As immortalised by the likes of Peter Sellers or Arthur Lowe, classic British film and TV comedy have influenced him deeply, and in 1999 the critic Rupert Christiansen paid him the ultimate compliment, writing in The Times that the ‘down-in the-mouth exasperation’ of his Papageno in Mozart’s The Magic Flute was ‘reminiscent of the sublime Tony Hancock’. Yet if Andrew has a signature role of this kind it must surely be Verdi’s Falstaff, where, like Hancock, Lowe and Harry H. Corbett as the younger Steptoe, he capitalises on the way the best comedy uses public laughter to reveal private pain.
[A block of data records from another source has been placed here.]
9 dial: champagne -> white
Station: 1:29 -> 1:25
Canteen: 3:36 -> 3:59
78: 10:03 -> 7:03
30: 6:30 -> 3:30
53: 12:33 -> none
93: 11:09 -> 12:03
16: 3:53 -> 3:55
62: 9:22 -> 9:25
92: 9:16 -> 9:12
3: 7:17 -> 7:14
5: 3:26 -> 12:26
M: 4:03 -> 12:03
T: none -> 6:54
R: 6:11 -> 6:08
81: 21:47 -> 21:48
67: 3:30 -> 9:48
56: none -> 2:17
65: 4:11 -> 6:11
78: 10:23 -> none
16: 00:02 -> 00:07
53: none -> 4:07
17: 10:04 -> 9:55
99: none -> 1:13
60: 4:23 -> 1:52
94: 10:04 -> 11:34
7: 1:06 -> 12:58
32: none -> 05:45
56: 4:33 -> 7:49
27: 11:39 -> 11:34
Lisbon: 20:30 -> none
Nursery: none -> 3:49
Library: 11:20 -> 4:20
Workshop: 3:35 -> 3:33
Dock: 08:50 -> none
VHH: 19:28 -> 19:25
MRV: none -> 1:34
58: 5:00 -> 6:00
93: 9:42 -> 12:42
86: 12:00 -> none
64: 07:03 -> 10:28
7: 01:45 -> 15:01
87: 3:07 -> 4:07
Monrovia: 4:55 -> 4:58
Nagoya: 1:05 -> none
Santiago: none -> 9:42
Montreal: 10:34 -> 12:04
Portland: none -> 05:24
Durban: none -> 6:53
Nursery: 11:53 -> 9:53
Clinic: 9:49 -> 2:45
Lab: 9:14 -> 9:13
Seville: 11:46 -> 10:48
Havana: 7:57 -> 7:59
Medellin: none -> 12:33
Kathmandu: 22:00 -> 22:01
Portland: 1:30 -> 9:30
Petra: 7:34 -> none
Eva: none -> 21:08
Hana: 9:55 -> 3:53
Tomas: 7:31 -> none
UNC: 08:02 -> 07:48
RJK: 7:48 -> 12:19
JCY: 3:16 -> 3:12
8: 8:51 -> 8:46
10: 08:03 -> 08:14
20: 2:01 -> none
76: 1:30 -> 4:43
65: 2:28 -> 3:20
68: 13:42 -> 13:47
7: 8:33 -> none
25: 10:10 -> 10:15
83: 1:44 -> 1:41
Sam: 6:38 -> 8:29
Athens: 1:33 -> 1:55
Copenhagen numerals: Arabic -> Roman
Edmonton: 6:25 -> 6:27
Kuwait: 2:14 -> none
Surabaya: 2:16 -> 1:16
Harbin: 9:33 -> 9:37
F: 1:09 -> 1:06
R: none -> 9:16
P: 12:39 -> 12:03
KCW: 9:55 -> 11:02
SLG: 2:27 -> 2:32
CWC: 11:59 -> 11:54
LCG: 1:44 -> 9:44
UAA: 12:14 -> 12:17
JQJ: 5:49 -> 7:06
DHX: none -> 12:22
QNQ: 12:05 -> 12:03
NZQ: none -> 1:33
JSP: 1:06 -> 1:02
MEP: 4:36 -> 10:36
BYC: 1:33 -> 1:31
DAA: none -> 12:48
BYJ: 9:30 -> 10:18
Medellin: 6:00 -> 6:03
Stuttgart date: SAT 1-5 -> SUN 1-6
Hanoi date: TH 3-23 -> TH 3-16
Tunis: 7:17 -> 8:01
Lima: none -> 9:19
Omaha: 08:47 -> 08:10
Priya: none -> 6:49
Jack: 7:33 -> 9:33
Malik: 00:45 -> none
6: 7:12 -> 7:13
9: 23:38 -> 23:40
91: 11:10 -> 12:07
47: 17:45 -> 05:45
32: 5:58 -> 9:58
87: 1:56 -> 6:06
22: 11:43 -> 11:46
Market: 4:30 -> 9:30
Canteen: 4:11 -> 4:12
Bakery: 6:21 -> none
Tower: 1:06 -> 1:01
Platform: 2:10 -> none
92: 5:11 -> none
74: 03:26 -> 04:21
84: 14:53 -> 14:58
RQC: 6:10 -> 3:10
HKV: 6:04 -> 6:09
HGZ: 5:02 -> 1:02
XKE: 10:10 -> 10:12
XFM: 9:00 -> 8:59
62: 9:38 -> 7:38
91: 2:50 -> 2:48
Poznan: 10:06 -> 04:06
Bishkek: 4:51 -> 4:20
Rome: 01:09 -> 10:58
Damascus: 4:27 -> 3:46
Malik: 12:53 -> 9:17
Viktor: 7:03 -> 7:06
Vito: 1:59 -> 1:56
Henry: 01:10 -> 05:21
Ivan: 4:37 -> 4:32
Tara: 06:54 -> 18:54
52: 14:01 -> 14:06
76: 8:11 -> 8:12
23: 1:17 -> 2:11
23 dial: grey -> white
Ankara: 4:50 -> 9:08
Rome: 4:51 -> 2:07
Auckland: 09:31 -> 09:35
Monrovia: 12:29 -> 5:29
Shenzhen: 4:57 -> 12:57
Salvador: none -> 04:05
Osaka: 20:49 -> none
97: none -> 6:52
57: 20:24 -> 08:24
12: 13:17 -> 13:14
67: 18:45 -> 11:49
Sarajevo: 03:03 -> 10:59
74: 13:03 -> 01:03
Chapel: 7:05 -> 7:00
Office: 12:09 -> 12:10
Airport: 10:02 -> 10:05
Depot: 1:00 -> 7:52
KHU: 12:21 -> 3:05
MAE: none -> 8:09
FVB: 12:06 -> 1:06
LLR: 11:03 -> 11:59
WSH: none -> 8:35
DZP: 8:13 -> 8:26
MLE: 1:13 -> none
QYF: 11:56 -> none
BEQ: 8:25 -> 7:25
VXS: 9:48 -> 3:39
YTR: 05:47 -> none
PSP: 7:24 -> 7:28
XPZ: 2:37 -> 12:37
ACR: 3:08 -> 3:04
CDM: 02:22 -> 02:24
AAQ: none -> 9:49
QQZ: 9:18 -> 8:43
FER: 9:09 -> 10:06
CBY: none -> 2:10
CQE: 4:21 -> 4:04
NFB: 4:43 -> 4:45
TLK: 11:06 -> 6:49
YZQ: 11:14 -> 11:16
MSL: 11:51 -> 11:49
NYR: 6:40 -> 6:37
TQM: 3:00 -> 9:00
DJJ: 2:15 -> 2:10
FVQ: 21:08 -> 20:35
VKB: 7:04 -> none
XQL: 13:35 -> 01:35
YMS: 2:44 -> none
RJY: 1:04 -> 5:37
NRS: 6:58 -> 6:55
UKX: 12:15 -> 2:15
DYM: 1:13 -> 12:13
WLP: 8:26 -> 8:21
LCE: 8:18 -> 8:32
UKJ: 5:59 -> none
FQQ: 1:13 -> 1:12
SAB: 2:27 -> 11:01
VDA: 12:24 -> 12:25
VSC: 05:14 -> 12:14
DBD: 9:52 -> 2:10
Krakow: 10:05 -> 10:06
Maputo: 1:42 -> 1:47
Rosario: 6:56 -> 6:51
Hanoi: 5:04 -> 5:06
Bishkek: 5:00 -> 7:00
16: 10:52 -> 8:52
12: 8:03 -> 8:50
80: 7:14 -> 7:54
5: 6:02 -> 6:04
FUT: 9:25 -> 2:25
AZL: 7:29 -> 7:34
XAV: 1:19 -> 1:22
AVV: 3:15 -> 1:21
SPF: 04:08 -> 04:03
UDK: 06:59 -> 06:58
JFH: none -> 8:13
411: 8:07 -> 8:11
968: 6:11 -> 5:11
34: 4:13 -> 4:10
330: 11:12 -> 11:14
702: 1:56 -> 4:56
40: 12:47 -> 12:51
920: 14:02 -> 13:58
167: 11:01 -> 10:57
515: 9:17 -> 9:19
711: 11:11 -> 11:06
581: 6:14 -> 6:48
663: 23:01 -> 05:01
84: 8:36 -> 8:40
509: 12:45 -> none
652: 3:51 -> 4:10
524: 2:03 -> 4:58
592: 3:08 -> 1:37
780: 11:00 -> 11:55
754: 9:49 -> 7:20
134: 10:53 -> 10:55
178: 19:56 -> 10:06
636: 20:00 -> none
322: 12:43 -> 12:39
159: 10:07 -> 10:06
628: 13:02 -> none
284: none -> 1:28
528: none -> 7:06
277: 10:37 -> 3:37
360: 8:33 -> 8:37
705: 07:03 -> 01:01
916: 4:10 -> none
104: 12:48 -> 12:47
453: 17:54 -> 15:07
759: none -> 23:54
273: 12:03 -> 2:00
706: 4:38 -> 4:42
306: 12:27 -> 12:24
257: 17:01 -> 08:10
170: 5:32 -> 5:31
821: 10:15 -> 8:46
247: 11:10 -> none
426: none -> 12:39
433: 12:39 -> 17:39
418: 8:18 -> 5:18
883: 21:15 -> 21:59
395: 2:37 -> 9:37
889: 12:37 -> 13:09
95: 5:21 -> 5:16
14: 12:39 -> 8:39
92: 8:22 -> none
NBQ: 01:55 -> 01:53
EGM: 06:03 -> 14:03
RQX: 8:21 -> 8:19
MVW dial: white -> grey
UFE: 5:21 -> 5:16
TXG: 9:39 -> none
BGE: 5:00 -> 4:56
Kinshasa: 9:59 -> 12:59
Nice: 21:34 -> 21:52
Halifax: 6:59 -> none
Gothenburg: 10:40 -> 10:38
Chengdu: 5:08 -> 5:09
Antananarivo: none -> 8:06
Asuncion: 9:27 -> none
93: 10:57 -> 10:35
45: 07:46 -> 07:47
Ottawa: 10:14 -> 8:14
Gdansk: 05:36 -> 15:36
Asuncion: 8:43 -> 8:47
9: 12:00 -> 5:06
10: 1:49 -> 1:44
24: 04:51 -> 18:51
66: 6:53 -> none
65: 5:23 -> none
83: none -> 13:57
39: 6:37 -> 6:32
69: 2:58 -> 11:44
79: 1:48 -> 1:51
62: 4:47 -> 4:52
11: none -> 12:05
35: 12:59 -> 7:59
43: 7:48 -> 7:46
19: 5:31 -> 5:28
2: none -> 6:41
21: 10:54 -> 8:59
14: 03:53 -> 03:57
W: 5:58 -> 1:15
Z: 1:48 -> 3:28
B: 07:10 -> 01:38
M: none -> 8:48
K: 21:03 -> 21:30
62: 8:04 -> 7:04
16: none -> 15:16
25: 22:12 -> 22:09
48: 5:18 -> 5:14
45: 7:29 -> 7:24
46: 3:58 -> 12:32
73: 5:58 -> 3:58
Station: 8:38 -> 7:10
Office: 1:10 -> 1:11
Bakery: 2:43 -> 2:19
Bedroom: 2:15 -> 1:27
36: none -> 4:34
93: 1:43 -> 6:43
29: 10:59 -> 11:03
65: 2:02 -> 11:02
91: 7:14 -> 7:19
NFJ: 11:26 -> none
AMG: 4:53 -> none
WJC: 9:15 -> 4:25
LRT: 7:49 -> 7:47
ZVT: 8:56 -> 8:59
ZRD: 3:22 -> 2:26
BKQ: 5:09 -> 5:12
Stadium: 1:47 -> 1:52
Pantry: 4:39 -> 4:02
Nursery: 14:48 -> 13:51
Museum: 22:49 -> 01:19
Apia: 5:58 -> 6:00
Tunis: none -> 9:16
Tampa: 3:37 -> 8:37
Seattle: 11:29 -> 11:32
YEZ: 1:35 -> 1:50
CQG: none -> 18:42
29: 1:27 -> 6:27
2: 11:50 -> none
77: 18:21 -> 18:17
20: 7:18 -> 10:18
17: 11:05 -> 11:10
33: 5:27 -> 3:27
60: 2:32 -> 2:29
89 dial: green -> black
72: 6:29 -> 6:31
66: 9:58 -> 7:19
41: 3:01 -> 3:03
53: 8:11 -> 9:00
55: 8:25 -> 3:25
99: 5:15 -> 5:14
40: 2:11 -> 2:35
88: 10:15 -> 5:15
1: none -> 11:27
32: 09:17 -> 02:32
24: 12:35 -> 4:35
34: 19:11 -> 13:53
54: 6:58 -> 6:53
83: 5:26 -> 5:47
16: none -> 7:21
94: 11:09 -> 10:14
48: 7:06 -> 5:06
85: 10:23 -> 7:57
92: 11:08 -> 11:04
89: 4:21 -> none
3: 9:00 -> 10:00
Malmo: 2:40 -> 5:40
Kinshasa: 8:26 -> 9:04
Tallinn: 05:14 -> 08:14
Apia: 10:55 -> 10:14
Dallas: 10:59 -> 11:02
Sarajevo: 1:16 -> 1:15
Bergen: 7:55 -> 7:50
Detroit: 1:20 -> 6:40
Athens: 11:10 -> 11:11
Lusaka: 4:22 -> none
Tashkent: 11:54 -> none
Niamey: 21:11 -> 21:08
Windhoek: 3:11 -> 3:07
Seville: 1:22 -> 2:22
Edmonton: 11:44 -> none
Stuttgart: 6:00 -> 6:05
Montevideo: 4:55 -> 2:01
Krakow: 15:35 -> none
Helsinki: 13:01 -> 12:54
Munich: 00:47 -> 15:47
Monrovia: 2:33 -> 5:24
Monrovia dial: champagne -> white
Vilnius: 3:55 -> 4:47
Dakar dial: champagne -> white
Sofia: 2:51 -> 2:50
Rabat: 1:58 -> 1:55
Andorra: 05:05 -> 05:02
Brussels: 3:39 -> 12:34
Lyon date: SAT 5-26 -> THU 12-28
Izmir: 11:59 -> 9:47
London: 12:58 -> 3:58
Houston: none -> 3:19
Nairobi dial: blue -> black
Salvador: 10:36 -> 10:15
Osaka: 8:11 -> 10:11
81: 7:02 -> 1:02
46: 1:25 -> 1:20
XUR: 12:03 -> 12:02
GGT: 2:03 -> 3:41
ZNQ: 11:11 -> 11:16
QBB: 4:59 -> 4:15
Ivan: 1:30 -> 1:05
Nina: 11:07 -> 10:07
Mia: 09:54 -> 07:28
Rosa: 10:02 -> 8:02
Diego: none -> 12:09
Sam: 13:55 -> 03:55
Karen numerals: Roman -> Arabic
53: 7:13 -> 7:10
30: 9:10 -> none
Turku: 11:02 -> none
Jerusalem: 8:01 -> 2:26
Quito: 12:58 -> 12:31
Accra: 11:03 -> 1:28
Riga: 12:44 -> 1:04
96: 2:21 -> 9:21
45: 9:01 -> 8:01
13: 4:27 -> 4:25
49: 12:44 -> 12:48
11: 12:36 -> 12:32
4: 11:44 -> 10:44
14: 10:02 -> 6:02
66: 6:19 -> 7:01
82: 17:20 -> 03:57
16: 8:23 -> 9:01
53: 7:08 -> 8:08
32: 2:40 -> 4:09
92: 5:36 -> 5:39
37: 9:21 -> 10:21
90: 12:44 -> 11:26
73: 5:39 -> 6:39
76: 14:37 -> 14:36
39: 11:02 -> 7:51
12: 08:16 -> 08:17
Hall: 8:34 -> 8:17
Andrew Shore is one of opera’s great advocates and communicators. In an environment where—let’s face it—narcissism is not unknown, with Andrew it is never about the singer, but always about the character on stage. His career-long mission to connect musically and dramatically with his audience has made him a consummate actor-singer and a champion of everything that dissolves barriers between opera and the widest possible public. He is a role-model for young singers entering a profession whose apparent glamour belies its toughness.  

Mr Vice-Chancellor, since it is not, alas, in your gift to confer on Andrew Shore the title of Lord High Everything Else, I present him to you instead as pre-eminently worthy of the degree of Doctor of Music, honoris causa.